| What you have to do |
Output the lines from the start of the records up to and including the one with "7: (323, 291)" as a JSON list of strings, one string per line, skipping blank lines.

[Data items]
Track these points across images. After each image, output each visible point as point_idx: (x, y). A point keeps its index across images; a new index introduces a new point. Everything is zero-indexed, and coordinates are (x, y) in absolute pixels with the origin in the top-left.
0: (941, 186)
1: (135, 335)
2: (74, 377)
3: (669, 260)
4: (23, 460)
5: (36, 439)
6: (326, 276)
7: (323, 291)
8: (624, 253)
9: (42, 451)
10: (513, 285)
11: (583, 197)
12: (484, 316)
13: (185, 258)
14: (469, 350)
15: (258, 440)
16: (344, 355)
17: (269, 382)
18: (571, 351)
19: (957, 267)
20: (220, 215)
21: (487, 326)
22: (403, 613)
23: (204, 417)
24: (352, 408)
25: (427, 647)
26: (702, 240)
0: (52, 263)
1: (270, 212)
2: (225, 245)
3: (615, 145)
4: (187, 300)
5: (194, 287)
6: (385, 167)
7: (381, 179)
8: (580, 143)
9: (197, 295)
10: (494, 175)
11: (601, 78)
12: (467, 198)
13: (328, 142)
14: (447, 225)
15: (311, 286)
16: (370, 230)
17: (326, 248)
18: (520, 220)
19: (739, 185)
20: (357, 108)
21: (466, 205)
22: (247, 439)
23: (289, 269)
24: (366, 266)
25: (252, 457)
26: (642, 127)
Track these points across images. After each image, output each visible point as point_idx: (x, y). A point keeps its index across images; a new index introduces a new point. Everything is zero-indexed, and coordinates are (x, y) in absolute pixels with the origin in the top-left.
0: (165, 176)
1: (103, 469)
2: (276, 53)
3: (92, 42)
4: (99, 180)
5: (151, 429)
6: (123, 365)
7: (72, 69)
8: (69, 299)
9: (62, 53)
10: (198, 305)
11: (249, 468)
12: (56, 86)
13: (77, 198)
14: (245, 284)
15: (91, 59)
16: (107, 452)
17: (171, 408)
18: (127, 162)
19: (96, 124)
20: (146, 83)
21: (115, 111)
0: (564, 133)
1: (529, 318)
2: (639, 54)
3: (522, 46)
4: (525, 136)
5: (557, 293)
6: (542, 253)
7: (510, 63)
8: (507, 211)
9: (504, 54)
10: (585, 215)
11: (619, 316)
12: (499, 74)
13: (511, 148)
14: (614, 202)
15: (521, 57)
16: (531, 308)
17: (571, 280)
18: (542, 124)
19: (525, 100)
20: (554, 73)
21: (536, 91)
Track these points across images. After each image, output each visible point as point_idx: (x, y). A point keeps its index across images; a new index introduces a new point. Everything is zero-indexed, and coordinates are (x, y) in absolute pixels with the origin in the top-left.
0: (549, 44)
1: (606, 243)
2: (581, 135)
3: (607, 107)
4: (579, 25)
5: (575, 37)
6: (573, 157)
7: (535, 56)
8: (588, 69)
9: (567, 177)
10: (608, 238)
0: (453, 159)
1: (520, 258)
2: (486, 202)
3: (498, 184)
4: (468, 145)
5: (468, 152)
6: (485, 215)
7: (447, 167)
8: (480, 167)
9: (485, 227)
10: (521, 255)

| Exercise result |
[
  "Track these points across images. After each image, output each visible point as point_idx: (x, y). A point keeps its index across images; a new index introduces a new point. Everything is zero-indexed, and coordinates are (x, y) in absolute pixels with the origin in the top-left.",
  "0: (941, 186)",
  "1: (135, 335)",
  "2: (74, 377)",
  "3: (669, 260)",
  "4: (23, 460)",
  "5: (36, 439)",
  "6: (326, 276)",
  "7: (323, 291)"
]